The current equity investment model that requires valuations of startups to be jacked up at each stage, is a kind of a Ponzi scheme, says entrepreneur and angel investor Nagaraja Prakasam
With the groundswell of enthusiasm for startups in India, we are risking aping the western model that created too-big-to-fail corporations, which used public money to ameliorate the effects of private folly, says Nagaraja Prakasam, a strong voice in the Indian Angel Network.
As India looks to implement a Startup Action Plan, the larger task is to ensure that the ventures it encourages works for “Bharat,” he said in a recent interview.
“The scheme of investment in equity, I call it a kind of a Ponzi scheme,” Prakasam said.
An entrepreneur puts his own money in a new venture, maybe gets some help from friends and family. The next step is he gets a good mentor, who could become an angel investor as an individual. Then come the accredited angel groups, and so on. In the popular (Western) model, “at each stage the valuation needs to increase.”
How does an investor make money? In each round of investment, the company needs to grow, then there is appetite for more money, then there is an investor or clutch of investors with deeper pockets and at that stage again increase the valuation.
Therefore on paper, the value of the stock held by the earlier investors go up. At that stage, if the latest, more deep-pocketed investor perhaps offers to buy some stock from existing shareholders, and they get a return on their early investment.
The underlying principle, however, is that “I’m just moving the buck from one to the next, and towards the end is an IPO. It ends up in the common man’s pocket.”
This process is creating two problems: One is, every business has to have scalability. It has to have a potentially huge revenue market. “How many businesses can be like that?” Prakasam said. Only businesses of that sort can be attractive to investors, because the investment is market driven, so investors will only look at trending sectors, which can scale very fast. That’s also why people are talking about “asset-lite” businesses.
However, “If everybody goes asset lite, who’s going to make the idli.” If everyone wants to only sell idlis and not even deliver it, if through technology they only want to connect people, someone actually has to make the idlis, someone has to get it to the hungry, so who’s going to do that. This is where the problem of scalability happens," he pointed out.

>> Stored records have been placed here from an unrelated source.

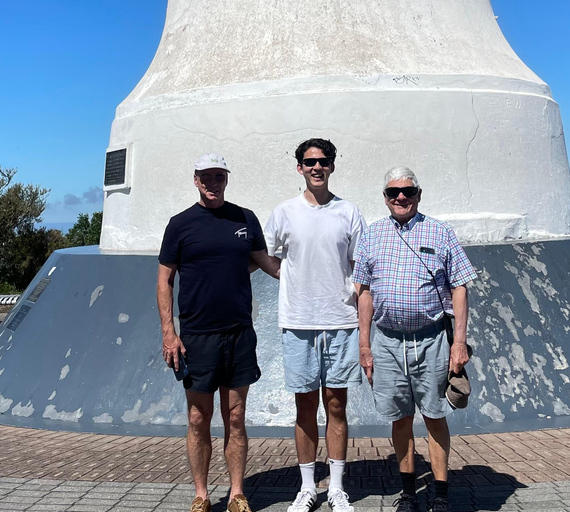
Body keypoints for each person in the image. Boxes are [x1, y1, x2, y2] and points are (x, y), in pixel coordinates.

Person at [157, 153, 279, 512]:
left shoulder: (245, 219)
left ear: (227, 179)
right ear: (195, 180)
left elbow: (268, 264)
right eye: (206, 177)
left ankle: (238, 493)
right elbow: (164, 279)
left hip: (239, 331)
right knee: (198, 418)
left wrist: (312, 268)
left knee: (236, 417)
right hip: (196, 335)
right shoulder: (180, 225)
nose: (213, 183)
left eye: (219, 177)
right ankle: (201, 494)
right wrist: (169, 331)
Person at [352, 168, 477, 512]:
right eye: (393, 193)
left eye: (407, 191)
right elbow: (363, 293)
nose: (401, 198)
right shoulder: (372, 234)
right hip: (388, 342)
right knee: (400, 418)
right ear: (385, 197)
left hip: (432, 339)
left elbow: (460, 288)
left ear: (418, 194)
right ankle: (408, 493)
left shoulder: (440, 232)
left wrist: (459, 342)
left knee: (436, 415)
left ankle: (439, 493)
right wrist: (365, 345)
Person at [264, 139, 366, 512]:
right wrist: (291, 280)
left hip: (341, 321)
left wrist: (348, 294)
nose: (316, 167)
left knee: (336, 405)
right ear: (299, 168)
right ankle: (308, 488)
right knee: (304, 407)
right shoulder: (284, 212)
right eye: (309, 162)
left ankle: (337, 489)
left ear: (332, 166)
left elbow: (362, 264)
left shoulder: (349, 212)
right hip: (298, 322)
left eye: (323, 161)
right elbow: (267, 254)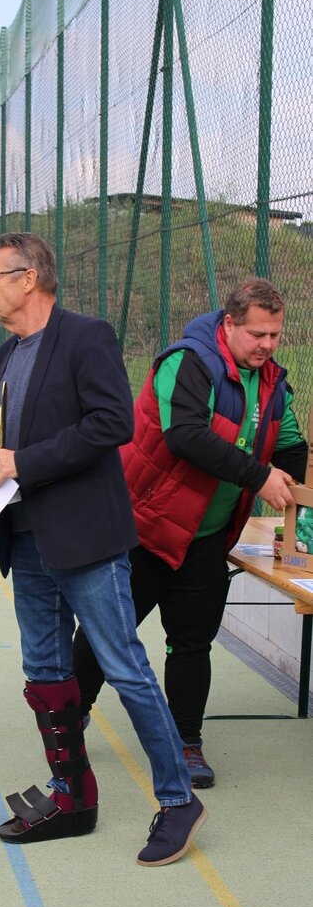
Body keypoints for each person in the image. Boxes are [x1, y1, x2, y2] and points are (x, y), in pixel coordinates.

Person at [0, 232, 206, 866]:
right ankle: (72, 795)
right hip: (26, 540)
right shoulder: (2, 357)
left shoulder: (86, 337)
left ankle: (178, 801)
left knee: (123, 666)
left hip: (86, 538)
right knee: (44, 669)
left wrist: (27, 461)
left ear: (29, 278)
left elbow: (112, 423)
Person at [73, 277, 307, 788]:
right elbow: (185, 436)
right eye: (257, 334)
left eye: (275, 335)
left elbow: (290, 445)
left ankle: (187, 743)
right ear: (229, 324)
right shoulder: (187, 362)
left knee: (192, 642)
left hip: (206, 535)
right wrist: (259, 477)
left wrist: (301, 514)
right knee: (107, 632)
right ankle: (72, 713)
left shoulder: (272, 382)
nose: (267, 345)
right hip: (142, 526)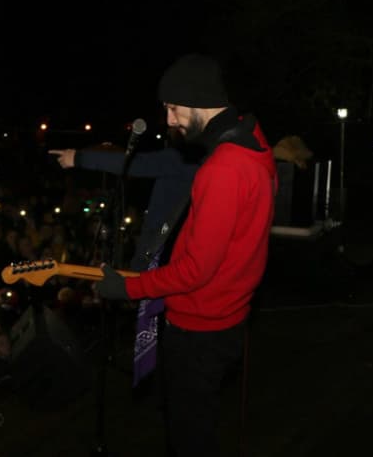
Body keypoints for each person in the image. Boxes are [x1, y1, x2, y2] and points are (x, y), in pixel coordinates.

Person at [94, 54, 276, 456]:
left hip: (199, 331)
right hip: (228, 317)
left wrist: (128, 289)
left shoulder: (224, 168)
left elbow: (195, 271)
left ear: (197, 101)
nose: (170, 120)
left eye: (173, 109)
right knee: (198, 424)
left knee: (189, 437)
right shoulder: (254, 140)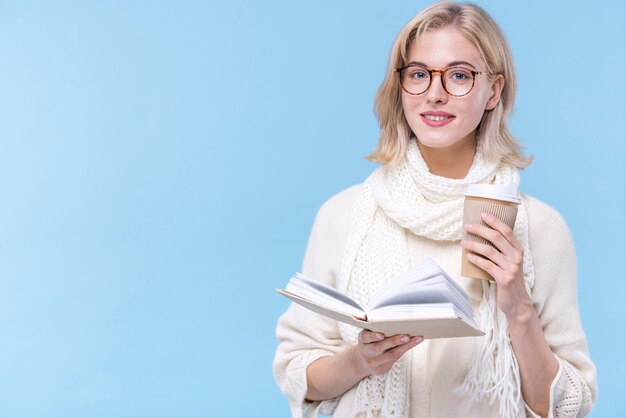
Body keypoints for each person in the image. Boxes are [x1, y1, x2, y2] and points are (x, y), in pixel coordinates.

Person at [273, 2, 597, 417]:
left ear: (494, 91)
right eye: (419, 74)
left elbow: (567, 404)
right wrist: (360, 360)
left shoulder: (538, 228)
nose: (435, 93)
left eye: (459, 75)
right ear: (401, 86)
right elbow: (298, 372)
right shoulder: (343, 215)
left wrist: (517, 306)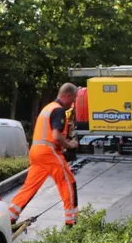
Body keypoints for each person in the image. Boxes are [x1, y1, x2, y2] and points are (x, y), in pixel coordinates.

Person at [8, 83, 79, 227]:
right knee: (68, 182)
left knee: (30, 186)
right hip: (48, 152)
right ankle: (71, 222)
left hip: (36, 151)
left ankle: (10, 216)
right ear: (68, 95)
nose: (72, 104)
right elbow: (56, 136)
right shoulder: (58, 110)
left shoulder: (47, 108)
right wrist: (69, 145)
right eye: (73, 100)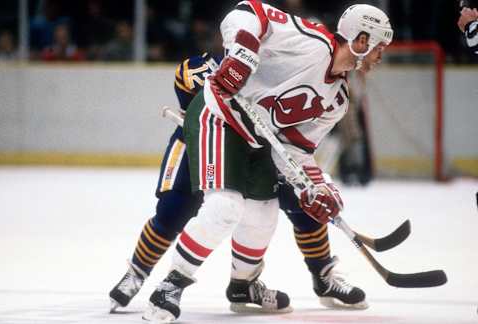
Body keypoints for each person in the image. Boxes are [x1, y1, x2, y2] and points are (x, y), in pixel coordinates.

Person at [142, 2, 392, 322]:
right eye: (378, 47)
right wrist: (242, 54)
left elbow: (296, 150)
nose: (380, 57)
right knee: (224, 207)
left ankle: (243, 287)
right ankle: (170, 286)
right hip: (220, 117)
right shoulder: (311, 42)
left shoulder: (338, 100)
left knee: (264, 215)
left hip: (256, 141)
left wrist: (318, 187)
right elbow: (248, 11)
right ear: (360, 41)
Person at [110, 52, 369, 316]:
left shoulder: (275, 69)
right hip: (203, 137)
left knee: (302, 203)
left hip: (259, 146)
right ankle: (137, 273)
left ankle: (315, 277)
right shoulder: (199, 69)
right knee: (174, 209)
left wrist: (316, 181)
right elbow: (193, 107)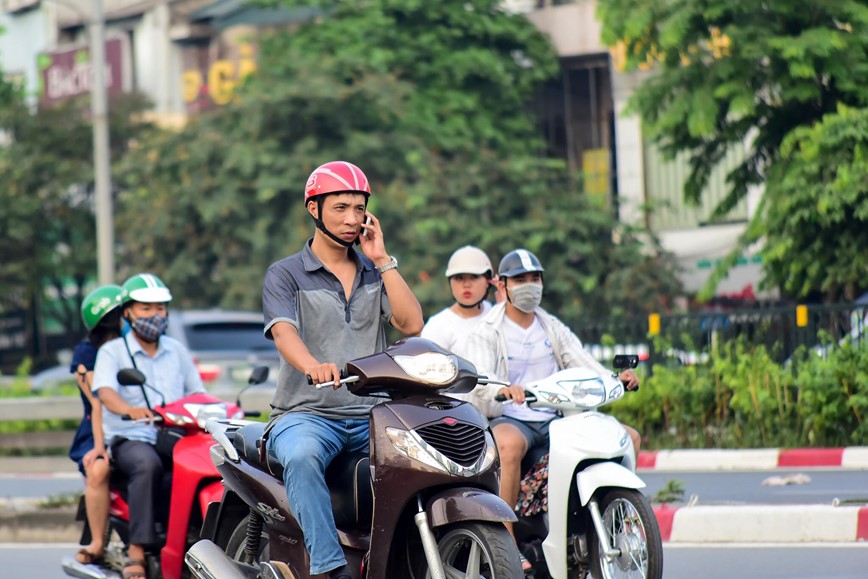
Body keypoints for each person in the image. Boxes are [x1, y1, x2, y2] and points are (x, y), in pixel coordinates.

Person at [263, 160, 423, 579]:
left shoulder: (375, 270)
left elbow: (411, 324)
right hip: (306, 415)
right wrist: (313, 365)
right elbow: (283, 333)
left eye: (359, 208)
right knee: (300, 456)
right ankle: (330, 569)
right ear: (314, 209)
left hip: (373, 413)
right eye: (340, 208)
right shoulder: (285, 274)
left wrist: (384, 259)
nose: (352, 219)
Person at [455, 248, 640, 575]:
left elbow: (583, 363)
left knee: (629, 436)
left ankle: (617, 521)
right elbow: (477, 379)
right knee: (508, 445)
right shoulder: (486, 330)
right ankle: (506, 541)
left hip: (559, 417)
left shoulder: (551, 326)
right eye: (520, 279)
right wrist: (501, 390)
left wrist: (616, 379)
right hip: (513, 417)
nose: (529, 285)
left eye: (535, 279)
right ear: (503, 286)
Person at [92, 273, 205, 579]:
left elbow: (197, 394)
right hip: (131, 437)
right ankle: (137, 550)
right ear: (127, 312)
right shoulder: (112, 351)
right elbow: (105, 392)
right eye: (146, 308)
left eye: (160, 308)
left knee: (204, 467)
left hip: (174, 435)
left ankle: (198, 543)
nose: (156, 315)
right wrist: (130, 410)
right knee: (147, 464)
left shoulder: (177, 351)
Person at [69, 284, 124, 566]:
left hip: (135, 422)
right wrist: (101, 445)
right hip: (97, 428)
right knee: (99, 469)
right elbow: (97, 400)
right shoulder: (87, 353)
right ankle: (98, 543)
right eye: (120, 314)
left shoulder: (137, 345)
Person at [420, 245, 501, 352]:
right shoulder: (437, 326)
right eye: (459, 278)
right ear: (450, 282)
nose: (466, 284)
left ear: (488, 281)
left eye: (474, 277)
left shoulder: (499, 316)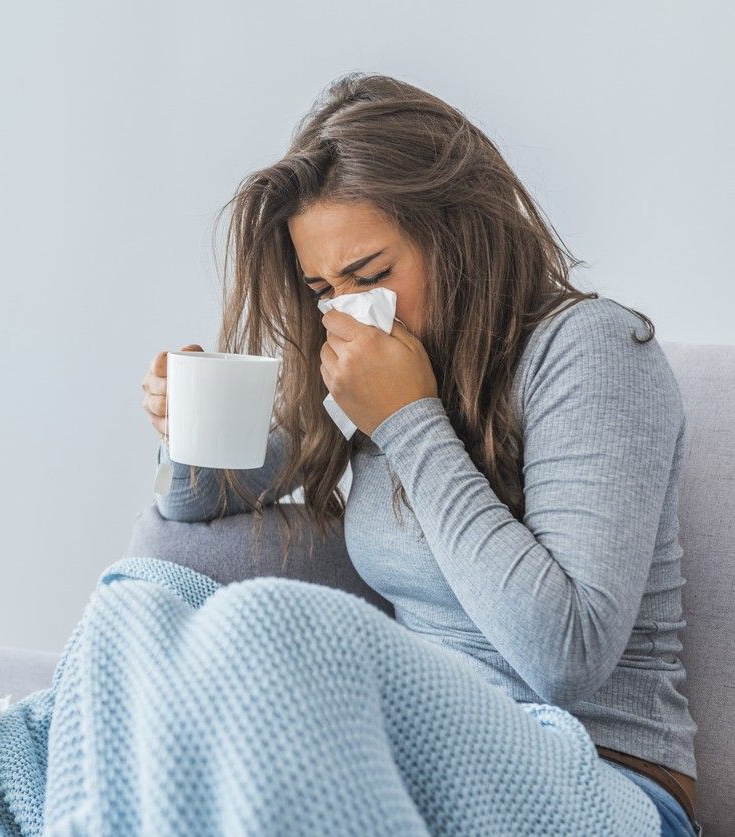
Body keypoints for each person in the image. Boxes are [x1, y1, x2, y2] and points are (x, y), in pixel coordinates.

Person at [139, 72, 699, 835]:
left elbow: (565, 655)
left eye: (371, 276)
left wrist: (408, 419)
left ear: (459, 233)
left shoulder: (591, 351)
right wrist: (187, 435)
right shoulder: (377, 373)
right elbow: (202, 502)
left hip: (603, 785)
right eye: (324, 288)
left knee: (263, 626)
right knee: (142, 598)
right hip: (417, 764)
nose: (351, 311)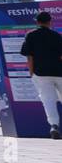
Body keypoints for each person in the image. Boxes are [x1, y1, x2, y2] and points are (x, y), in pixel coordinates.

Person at [20, 11, 62, 140]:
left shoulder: (30, 35)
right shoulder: (57, 36)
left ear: (37, 22)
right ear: (50, 22)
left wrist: (31, 73)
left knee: (48, 100)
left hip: (40, 73)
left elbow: (29, 56)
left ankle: (54, 126)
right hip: (59, 72)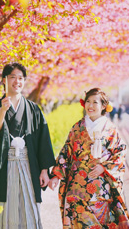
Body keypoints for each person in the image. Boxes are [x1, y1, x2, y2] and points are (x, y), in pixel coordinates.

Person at [0, 62, 55, 228]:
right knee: (5, 208)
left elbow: (42, 139)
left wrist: (44, 170)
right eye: (13, 77)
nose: (17, 81)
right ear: (4, 80)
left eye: (21, 78)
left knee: (28, 207)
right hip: (5, 165)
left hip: (28, 165)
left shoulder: (33, 109)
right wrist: (2, 111)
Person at [48, 88, 129, 228]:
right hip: (77, 186)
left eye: (95, 102)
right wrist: (56, 175)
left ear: (104, 106)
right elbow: (66, 152)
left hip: (101, 187)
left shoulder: (110, 129)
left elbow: (120, 152)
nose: (90, 106)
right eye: (88, 101)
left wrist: (103, 167)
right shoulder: (78, 127)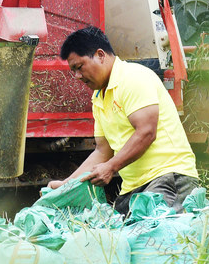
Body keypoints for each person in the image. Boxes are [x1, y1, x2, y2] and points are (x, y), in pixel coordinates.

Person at [48, 26, 199, 215]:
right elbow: (103, 151)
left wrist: (111, 167)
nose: (77, 76)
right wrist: (67, 185)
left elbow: (146, 132)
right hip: (134, 187)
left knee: (156, 239)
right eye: (73, 71)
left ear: (100, 55)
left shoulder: (133, 78)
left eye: (79, 67)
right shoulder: (99, 98)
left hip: (168, 177)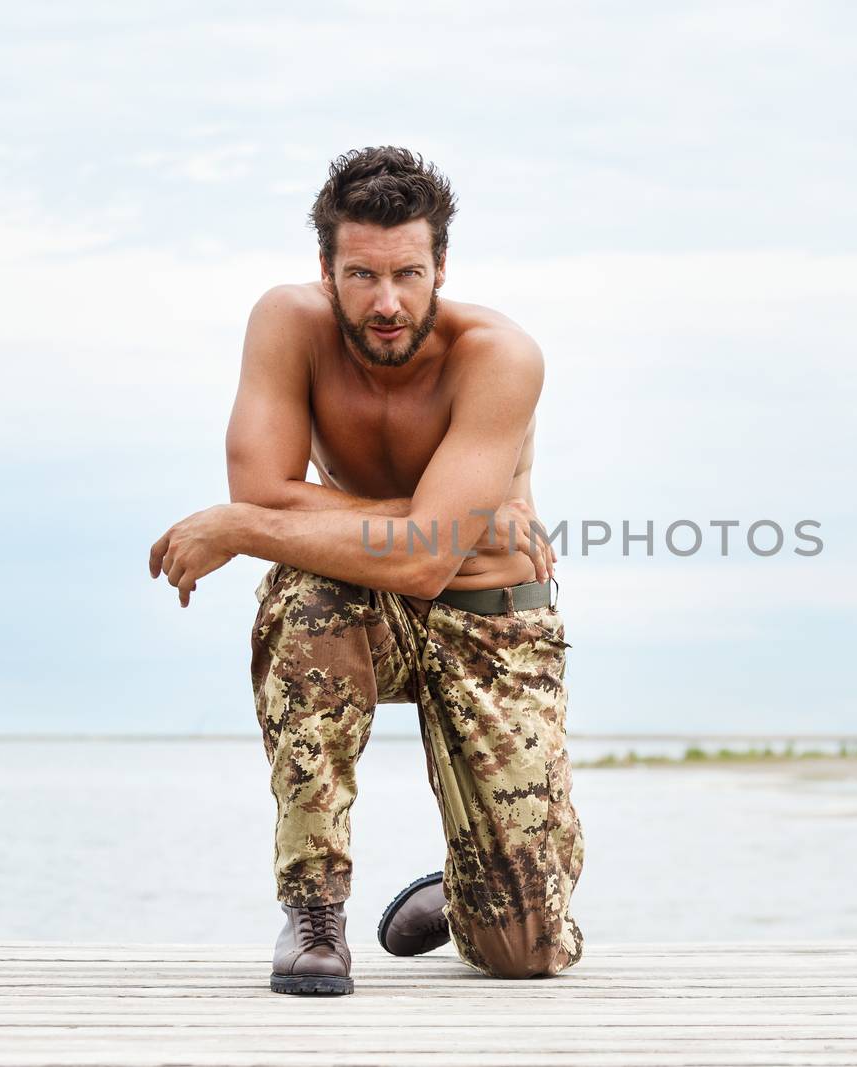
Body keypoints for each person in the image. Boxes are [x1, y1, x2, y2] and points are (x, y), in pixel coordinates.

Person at [147, 146, 585, 995]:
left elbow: (415, 560)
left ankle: (470, 895)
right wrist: (441, 517)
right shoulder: (289, 325)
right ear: (326, 269)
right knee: (311, 589)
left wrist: (247, 522)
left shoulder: (501, 356)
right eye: (361, 275)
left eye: (408, 274)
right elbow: (266, 493)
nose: (387, 302)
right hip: (358, 608)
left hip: (493, 618)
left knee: (526, 948)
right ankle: (314, 911)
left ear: (441, 267)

Unfortunately, this equity investment model is what is available today in the world.
The second problem is, who will invest in “non-trending” startups with potential. Someone has to take the risk of looking at businesses with potential, but which aren’t necessarily trendy or sexy. Then slowly others will come in.
The Securities and Exchange Board of India’s attempt at an alternative investment model through an online exchange may be one option that could mitigate the problem of jacking up valuations to some extent, he said.
For instance, between Rs 50 lakh to Rs 100 crore, one could make it easy to raise money on this platform, so people who already have shares in a promising business can sell on this exchange and don’t need to wait for the valuation cycle of investment.
Another thought process is, just as India leapfrogged into the mobile world, it can leapfrog in many other areas as well, including devising business models that work for Bharat, meaning for the much larger part of India beyond only the English-speaking, urban middle class demographic.
“Today, alarmingly, we are copying the US model, which leads to the creation of ‘too-big-to-fail’ corporations and the concentration of wealth and opportunity in the hands of very few,” he said, adding that today every startup in India wants to become a US-like big business.
“Can we slow down, can we build businesses that work for us and become role models for the rest of the emerging nations?”